▶ [ASSIGNMENT]: Copy the entries below exactly. Images do not belong in the copy.

▶ [GIVEN DATA]:
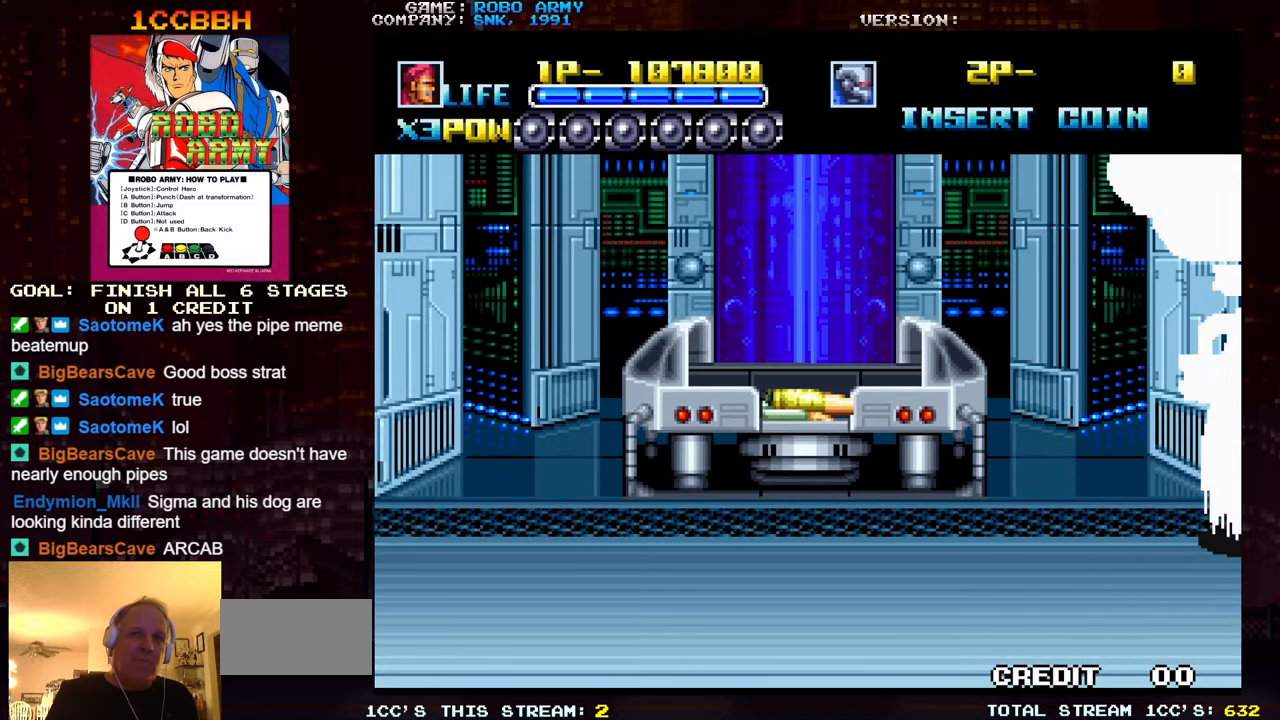
{"buttons": [], "left_stick": "center", "events": [[133, "CROSS", "down"], [233, "CROSS", "up"]]}
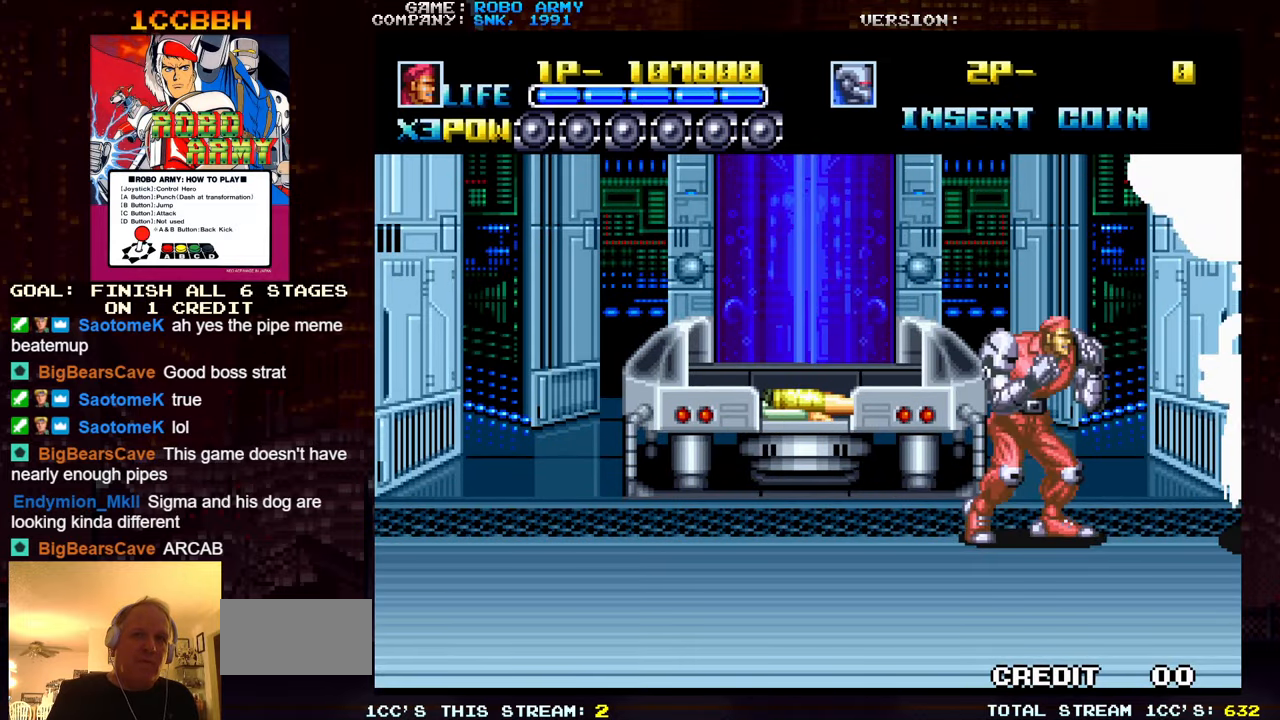
{"buttons": ["CROSS"], "left_stick": "center", "events": [[33, "CROSS", "down"], [133, "CROSS", "up"], [433, "CROSS", "down"]]}
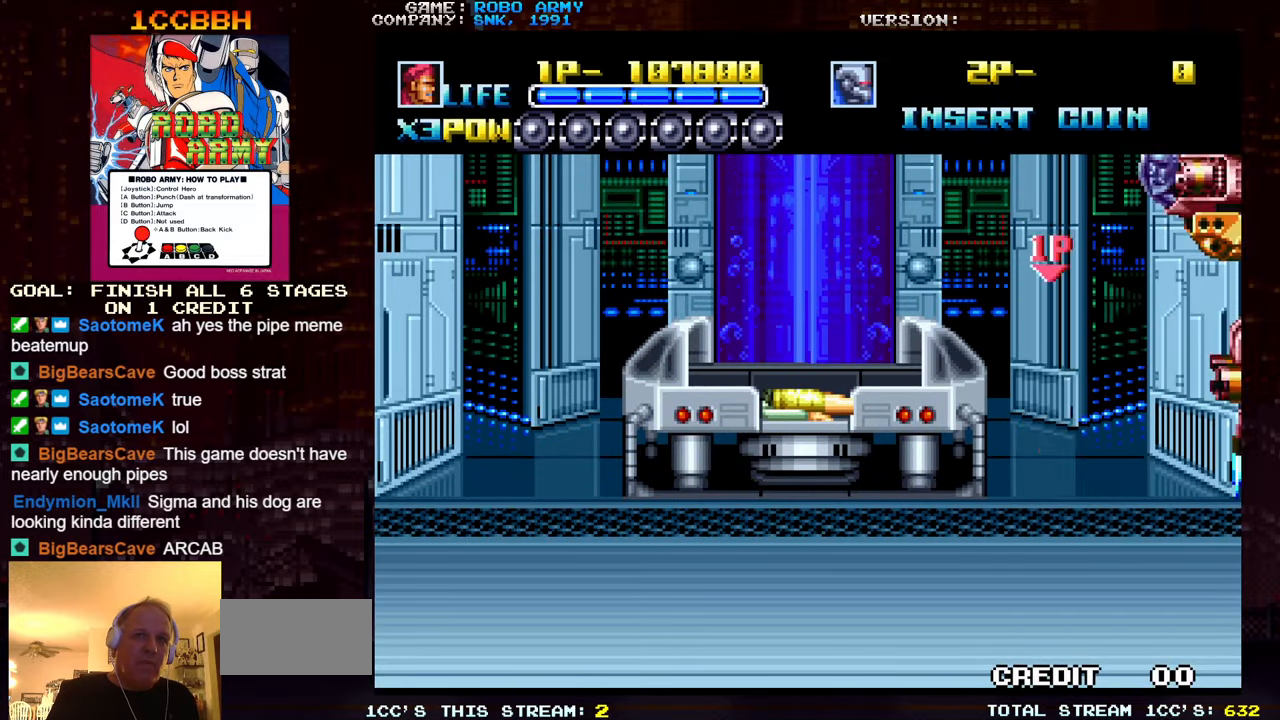
{"buttons": [], "left_stick": "center", "events": [[17, "CROSS", "up"], [267, "CROSS", "down"], [367, "CROSS", "up"]]}
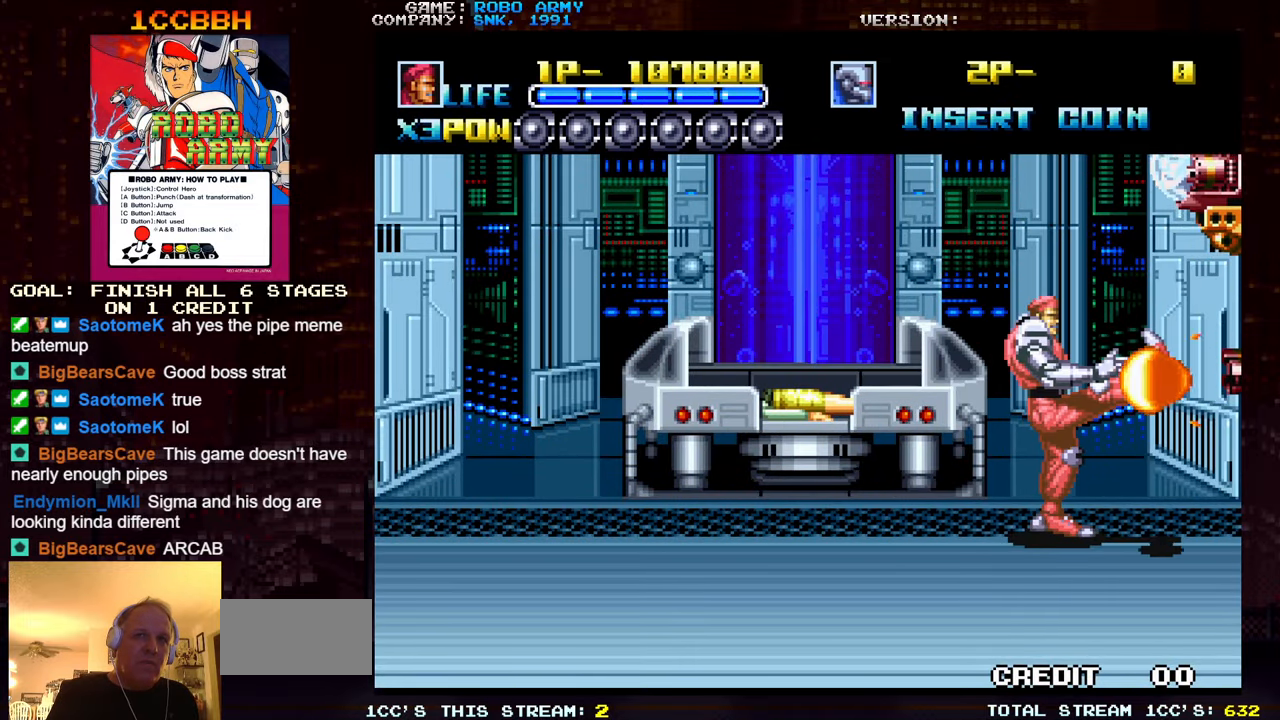
{"buttons": [], "left_stick": "down-left", "events": [[133, "CROSS", "down"], [233, "CROSS", "up"], [400, "left_stick", "down"], [450, "left_stick", "down-left"]]}
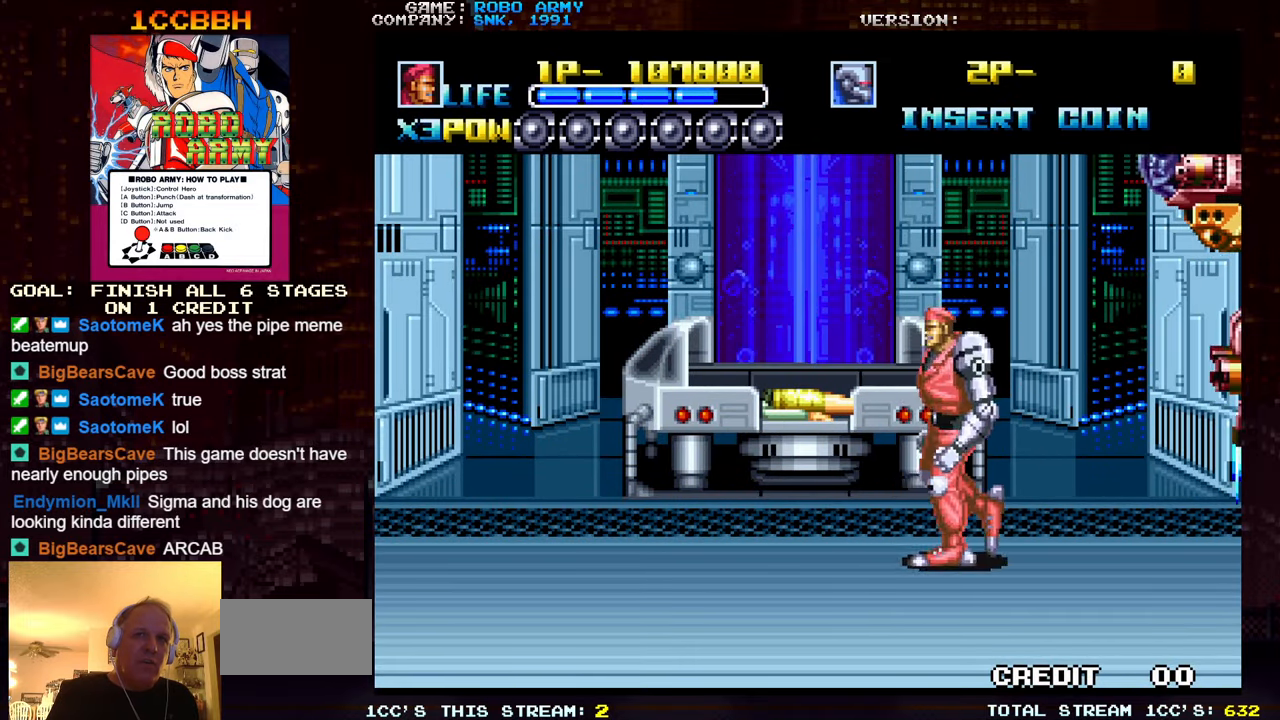
{"buttons": [], "left_stick": "up-right", "events": [[433, "left_stick", "up-left"], [483, "left_stick", "up-right"]]}
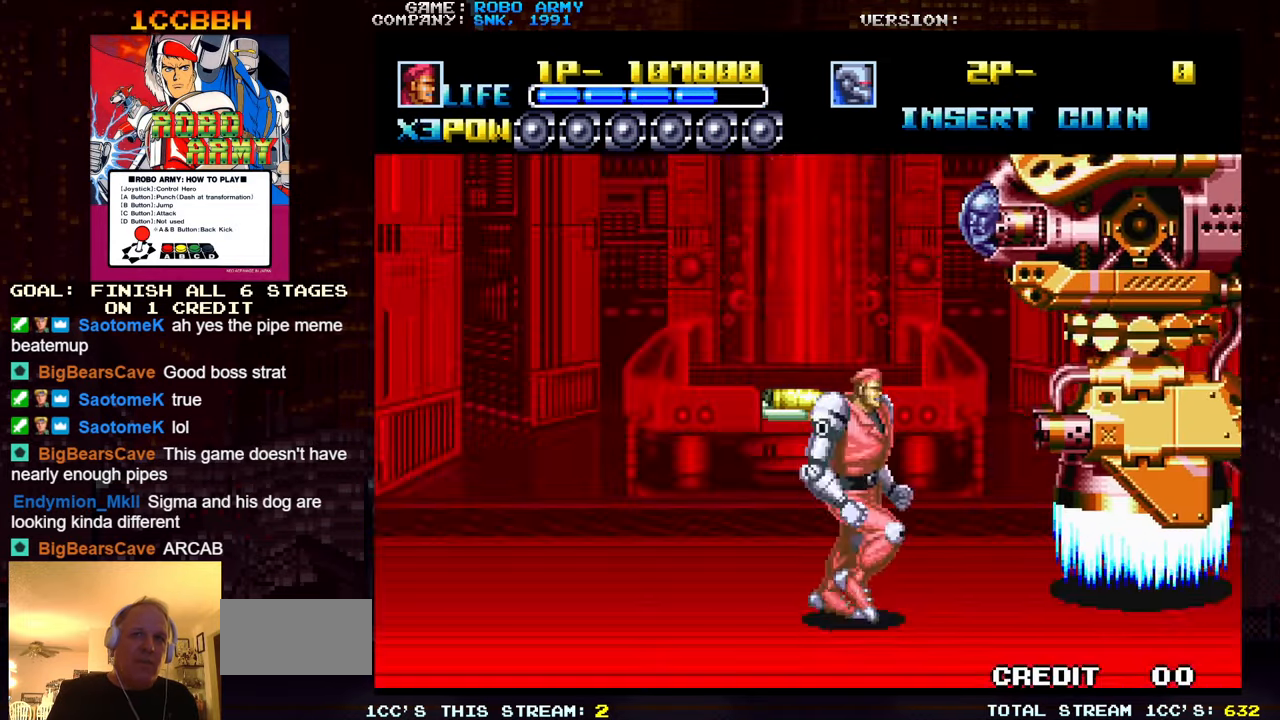
{"buttons": [], "left_stick": "down-left", "events": [[33, "CROSS", "down"], [117, "CROSS", "up"], [117, "left_stick", "center"], [217, "left_stick", "down-left"]]}
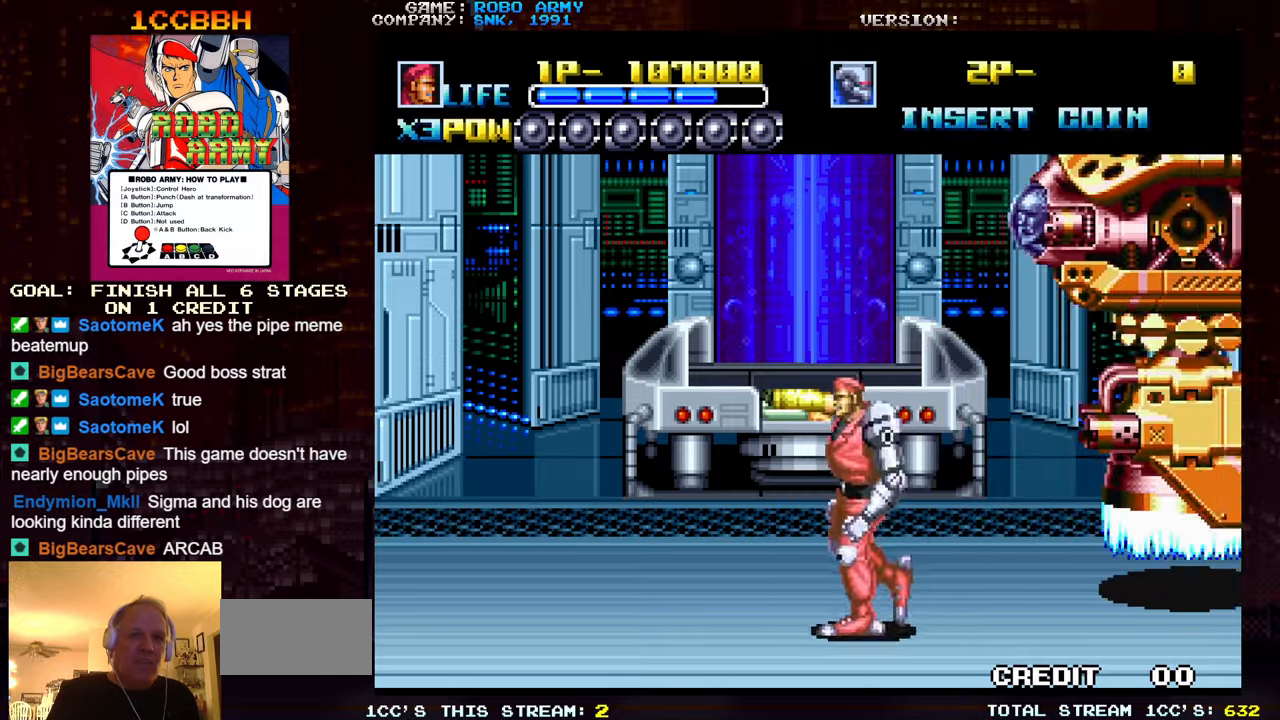
{"buttons": [], "left_stick": "down-left", "events": [[17, "left_stick", "left"], [434, "left_stick", "down-left"]]}
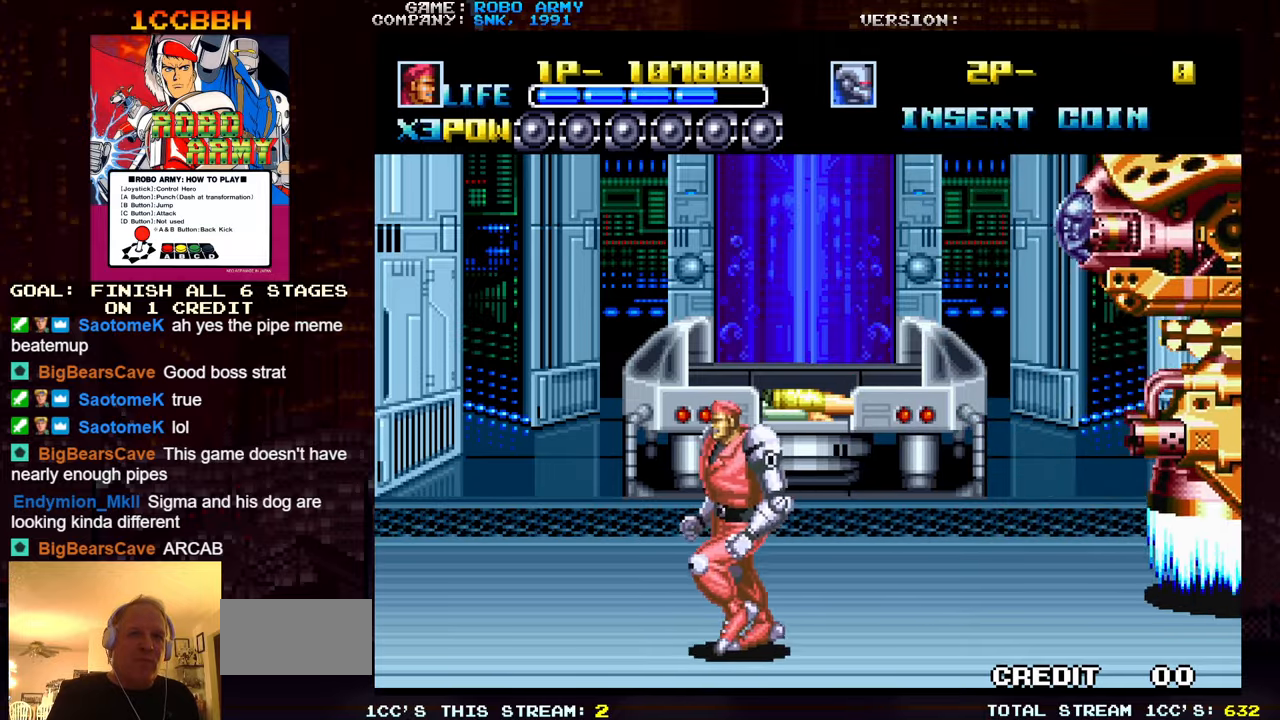
{"buttons": [], "left_stick": "left", "events": [[134, "left_stick", "left"]]}
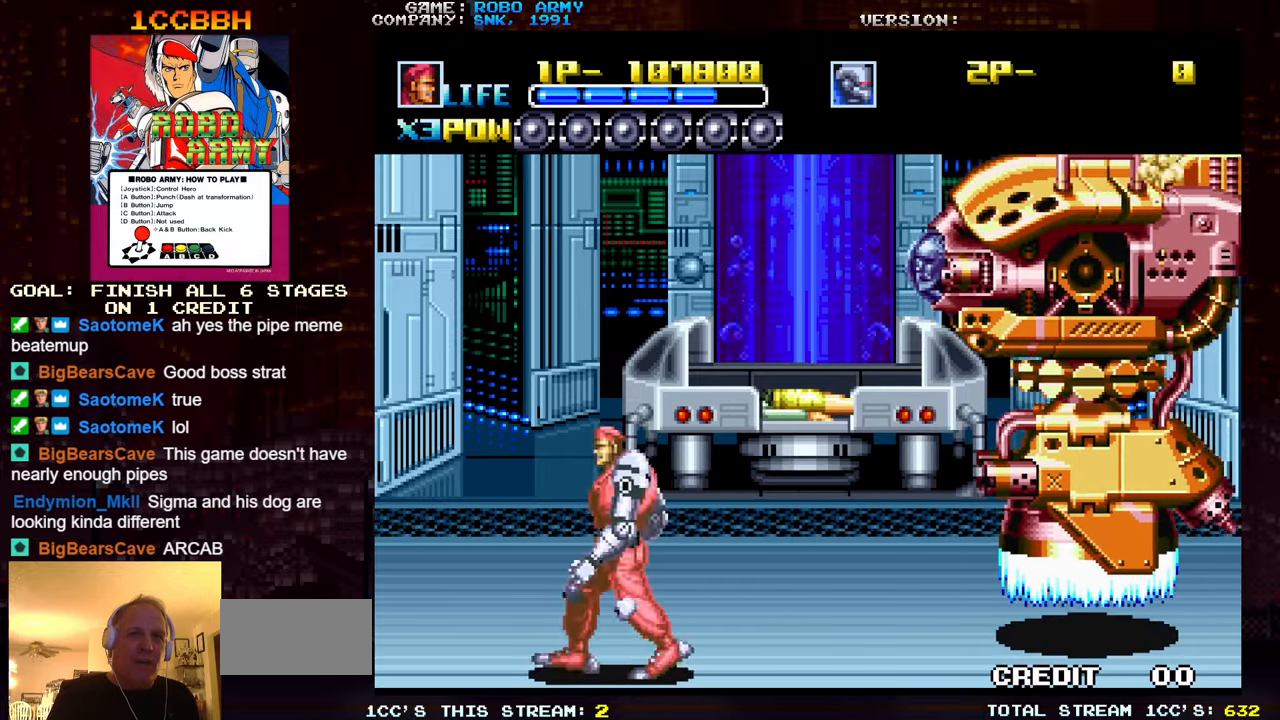
{"buttons": [], "left_stick": "up", "events": [[100, "left_stick", "up-left"], [400, "left_stick", "up"]]}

▶ [EXERCISE ANSWER]:
{"buttons": [], "left_stick": "center", "events": [[133, "CROSS", "down"], [233, "CROSS", "up"]]}
{"buttons": ["CROSS"], "left_stick": "center", "events": [[33, "CROSS", "down"], [133, "CROSS", "up"], [433, "CROSS", "down"]]}
{"buttons": [], "left_stick": "center", "events": [[17, "CROSS", "up"], [267, "CROSS", "down"], [367, "CROSS", "up"]]}
{"buttons": [], "left_stick": "down-left", "events": [[133, "CROSS", "down"], [233, "CROSS", "up"], [400, "left_stick", "down"], [450, "left_stick", "down-left"]]}
{"buttons": [], "left_stick": "up-right", "events": [[433, "left_stick", "up-left"], [483, "left_stick", "up-right"]]}
{"buttons": [], "left_stick": "down-left", "events": [[33, "CROSS", "down"], [117, "CROSS", "up"], [117, "left_stick", "center"], [217, "left_stick", "down-left"]]}
{"buttons": [], "left_stick": "down-left", "events": [[17, "left_stick", "left"], [434, "left_stick", "down-left"]]}
{"buttons": [], "left_stick": "left", "events": [[134, "left_stick", "left"]]}
{"buttons": [], "left_stick": "up", "events": [[100, "left_stick", "up-left"], [400, "left_stick", "up"]]}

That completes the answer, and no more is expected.